◆ Requirement
Write out the entries unchanged, from the first one down to and including the line containing "line at (355, 1130): present -> none".

+-------+

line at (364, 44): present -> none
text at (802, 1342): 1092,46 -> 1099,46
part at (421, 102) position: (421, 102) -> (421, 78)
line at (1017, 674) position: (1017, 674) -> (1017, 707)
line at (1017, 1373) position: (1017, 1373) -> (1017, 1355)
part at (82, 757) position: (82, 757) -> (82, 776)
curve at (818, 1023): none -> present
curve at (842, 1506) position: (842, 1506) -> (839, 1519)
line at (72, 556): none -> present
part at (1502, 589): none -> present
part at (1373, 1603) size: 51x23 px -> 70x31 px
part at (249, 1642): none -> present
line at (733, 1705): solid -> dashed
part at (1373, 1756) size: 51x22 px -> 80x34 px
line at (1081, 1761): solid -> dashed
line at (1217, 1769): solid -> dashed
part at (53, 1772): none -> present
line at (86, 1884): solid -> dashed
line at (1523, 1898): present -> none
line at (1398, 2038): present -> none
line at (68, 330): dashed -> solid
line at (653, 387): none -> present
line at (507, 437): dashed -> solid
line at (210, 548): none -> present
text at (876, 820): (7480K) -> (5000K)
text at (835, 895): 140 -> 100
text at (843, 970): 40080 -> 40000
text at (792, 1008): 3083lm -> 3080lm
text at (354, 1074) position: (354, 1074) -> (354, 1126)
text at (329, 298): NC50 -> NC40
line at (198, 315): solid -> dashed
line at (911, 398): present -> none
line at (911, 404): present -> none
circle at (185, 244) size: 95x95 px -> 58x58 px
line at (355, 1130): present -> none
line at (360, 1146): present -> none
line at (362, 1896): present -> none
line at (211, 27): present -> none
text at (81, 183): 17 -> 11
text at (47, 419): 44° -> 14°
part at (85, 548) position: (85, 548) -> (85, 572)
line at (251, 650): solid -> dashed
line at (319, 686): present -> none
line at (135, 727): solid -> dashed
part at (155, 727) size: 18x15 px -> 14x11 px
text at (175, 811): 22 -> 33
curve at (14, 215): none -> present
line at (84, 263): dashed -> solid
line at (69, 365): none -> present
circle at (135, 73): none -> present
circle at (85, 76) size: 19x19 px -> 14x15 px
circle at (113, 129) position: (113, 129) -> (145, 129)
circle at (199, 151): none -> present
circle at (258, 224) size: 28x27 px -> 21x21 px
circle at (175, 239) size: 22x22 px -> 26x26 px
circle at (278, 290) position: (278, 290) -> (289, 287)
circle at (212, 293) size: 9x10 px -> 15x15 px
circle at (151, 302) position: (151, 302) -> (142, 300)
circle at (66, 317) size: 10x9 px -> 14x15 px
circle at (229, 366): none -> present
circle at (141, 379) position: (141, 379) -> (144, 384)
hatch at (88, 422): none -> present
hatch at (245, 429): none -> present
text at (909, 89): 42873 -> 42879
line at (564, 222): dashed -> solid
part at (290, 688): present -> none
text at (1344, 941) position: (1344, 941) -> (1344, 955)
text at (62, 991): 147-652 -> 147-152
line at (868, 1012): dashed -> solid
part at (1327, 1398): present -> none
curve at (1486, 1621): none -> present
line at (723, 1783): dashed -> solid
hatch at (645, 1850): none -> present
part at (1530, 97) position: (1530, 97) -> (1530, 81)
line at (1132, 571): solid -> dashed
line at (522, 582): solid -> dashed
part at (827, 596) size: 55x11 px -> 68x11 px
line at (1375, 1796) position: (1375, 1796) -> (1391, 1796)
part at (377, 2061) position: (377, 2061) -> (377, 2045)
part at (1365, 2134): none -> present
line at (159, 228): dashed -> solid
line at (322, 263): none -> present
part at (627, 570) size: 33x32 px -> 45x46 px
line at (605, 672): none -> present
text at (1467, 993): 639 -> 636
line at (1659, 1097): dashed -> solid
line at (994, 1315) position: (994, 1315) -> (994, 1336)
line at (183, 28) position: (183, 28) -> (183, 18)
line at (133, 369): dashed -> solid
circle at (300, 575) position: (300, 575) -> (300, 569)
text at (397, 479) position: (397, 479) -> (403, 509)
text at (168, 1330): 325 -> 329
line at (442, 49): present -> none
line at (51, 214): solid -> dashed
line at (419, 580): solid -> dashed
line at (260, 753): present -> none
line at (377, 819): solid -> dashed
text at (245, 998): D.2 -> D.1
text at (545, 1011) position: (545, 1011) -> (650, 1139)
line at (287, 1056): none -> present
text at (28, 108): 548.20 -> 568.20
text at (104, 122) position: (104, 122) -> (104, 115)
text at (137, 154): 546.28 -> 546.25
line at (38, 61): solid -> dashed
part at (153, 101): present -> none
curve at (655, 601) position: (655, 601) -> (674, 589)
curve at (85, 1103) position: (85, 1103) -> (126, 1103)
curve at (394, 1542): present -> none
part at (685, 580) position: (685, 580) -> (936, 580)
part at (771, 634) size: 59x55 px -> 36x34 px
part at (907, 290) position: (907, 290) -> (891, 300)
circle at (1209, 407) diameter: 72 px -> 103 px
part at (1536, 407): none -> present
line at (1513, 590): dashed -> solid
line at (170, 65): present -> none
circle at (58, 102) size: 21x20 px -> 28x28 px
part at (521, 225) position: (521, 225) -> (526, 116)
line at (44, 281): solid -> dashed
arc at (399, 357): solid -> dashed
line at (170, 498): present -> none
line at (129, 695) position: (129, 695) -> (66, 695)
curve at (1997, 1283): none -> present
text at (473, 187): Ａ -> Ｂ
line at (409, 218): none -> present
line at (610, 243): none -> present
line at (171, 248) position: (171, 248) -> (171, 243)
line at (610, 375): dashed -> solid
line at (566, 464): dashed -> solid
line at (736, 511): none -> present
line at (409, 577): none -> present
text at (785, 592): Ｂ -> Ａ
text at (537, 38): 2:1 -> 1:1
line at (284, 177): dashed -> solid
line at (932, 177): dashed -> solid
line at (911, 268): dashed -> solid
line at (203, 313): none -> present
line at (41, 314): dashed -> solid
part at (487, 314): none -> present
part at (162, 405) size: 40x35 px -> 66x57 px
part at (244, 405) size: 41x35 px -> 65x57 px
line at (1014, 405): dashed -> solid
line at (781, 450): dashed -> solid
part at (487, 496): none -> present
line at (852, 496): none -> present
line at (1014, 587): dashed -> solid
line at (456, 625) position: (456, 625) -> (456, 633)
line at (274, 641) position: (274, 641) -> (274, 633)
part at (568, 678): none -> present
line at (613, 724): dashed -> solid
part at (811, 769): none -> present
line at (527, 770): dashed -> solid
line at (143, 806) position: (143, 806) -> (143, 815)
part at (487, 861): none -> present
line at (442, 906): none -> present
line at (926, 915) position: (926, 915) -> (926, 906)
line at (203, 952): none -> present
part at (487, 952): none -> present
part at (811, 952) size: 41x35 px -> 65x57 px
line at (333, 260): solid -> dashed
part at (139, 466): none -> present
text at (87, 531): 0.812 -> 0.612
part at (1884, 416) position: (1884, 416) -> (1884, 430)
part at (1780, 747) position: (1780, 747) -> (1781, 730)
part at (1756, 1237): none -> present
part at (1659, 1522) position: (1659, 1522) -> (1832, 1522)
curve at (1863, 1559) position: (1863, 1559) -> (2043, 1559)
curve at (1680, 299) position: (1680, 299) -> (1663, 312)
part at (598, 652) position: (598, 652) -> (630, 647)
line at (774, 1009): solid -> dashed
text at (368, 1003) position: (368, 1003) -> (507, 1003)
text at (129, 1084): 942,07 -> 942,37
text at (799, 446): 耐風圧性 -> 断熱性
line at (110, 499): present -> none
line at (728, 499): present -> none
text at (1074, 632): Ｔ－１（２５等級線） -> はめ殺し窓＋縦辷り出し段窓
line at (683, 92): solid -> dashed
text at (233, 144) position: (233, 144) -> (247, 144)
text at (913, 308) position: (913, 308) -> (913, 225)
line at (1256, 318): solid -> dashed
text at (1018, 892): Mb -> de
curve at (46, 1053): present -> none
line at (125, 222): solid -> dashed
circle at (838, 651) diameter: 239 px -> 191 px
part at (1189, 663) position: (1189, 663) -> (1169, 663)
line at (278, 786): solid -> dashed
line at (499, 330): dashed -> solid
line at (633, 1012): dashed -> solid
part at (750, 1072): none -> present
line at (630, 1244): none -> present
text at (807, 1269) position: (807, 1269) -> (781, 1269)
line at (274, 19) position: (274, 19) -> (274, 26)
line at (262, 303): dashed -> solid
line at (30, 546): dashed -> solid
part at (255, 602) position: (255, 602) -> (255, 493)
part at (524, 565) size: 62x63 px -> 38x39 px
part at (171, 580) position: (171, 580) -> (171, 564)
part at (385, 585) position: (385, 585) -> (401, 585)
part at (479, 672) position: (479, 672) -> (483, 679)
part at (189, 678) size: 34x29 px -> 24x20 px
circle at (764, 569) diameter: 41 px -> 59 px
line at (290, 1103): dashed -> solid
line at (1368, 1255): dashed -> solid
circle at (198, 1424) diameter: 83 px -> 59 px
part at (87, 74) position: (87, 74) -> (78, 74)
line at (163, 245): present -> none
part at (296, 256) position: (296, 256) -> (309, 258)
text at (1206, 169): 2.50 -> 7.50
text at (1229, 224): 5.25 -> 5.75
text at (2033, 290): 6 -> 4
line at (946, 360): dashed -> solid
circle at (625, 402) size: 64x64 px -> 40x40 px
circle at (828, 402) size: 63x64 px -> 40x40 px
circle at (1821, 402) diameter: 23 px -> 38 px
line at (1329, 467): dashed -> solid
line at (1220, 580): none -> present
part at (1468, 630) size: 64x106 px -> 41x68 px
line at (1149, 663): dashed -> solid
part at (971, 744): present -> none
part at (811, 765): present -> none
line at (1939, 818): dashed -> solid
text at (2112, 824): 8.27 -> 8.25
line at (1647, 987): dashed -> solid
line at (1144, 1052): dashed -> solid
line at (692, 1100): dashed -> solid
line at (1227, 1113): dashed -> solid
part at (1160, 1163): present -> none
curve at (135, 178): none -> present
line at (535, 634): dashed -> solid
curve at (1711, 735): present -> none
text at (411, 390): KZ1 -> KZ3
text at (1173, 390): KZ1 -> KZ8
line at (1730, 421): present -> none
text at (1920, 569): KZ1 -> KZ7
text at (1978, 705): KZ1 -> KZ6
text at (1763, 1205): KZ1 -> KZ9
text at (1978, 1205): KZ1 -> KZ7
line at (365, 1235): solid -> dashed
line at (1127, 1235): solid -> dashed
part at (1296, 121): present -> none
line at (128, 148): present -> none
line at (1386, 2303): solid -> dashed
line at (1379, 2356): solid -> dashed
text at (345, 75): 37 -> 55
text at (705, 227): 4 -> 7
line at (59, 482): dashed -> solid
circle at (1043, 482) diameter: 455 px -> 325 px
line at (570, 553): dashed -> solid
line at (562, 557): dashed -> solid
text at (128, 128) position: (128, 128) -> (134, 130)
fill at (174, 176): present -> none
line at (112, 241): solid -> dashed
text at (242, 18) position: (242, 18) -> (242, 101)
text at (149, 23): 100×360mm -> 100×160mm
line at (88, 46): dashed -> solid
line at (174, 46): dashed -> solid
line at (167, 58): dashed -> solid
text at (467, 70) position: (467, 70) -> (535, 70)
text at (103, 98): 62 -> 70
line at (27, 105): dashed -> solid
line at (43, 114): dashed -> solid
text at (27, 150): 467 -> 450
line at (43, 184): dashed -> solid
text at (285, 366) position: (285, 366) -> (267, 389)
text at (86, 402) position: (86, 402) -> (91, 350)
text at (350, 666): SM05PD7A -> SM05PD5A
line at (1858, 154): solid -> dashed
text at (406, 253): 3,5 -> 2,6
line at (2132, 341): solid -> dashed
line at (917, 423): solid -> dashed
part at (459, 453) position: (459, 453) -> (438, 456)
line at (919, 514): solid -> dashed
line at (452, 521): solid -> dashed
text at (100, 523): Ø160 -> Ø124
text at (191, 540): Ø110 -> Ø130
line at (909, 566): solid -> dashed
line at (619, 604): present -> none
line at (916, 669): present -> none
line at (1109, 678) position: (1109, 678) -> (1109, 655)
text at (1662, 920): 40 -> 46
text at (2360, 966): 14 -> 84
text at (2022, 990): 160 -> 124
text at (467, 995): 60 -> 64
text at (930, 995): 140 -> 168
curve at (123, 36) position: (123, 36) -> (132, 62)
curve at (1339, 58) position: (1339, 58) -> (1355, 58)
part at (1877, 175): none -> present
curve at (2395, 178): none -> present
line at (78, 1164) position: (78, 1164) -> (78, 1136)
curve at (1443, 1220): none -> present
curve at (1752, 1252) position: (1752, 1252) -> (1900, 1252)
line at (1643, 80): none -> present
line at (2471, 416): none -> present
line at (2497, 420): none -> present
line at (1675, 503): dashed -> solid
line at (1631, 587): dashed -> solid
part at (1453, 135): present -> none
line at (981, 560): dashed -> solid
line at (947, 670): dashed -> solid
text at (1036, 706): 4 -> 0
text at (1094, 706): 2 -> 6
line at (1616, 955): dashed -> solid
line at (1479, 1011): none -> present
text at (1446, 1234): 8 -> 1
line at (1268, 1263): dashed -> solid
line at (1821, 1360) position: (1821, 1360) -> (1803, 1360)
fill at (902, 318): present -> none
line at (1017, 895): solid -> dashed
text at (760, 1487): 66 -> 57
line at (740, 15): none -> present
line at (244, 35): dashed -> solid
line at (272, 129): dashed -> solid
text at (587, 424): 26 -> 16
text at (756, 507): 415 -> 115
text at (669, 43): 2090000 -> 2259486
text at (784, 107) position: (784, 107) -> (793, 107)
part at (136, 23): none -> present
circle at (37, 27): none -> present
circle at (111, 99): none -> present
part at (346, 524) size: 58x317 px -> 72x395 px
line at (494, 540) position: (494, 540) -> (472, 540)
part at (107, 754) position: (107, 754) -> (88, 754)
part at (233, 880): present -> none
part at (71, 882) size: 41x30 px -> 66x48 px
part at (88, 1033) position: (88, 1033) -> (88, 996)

+-------+

◆ Response to this task
line at (364, 44): present -> none
text at (802, 1342): 1092,46 -> 1099,46
part at (421, 102) position: (421, 102) -> (421, 78)
line at (1017, 674) position: (1017, 674) -> (1017, 707)
line at (1017, 1373) position: (1017, 1373) -> (1017, 1355)
part at (82, 757) position: (82, 757) -> (82, 776)
curve at (818, 1023): none -> present
curve at (842, 1506) position: (842, 1506) -> (839, 1519)
line at (72, 556): none -> present
part at (1502, 589): none -> present
part at (1373, 1603) size: 51x23 px -> 70x31 px
part at (249, 1642): none -> present
line at (733, 1705): solid -> dashed
part at (1373, 1756) size: 51x22 px -> 80x34 px
line at (1081, 1761): solid -> dashed
line at (1217, 1769): solid -> dashed
part at (53, 1772): none -> present
line at (86, 1884): solid -> dashed
line at (1523, 1898): present -> none
line at (1398, 2038): present -> none
line at (68, 330): dashed -> solid
line at (653, 387): none -> present
line at (507, 437): dashed -> solid
line at (210, 548): none -> present
text at (876, 820): (7480K) -> (5000K)
text at (835, 895): 140 -> 100
text at (843, 970): 40080 -> 40000
text at (792, 1008): 3083lm -> 3080lm
text at (354, 1074) position: (354, 1074) -> (354, 1126)
text at (329, 298): NC50 -> NC40
line at (198, 315): solid -> dashed
line at (911, 398): present -> none
line at (911, 404): present -> none
circle at (185, 244) size: 95x95 px -> 58x58 px
line at (355, 1130): present -> none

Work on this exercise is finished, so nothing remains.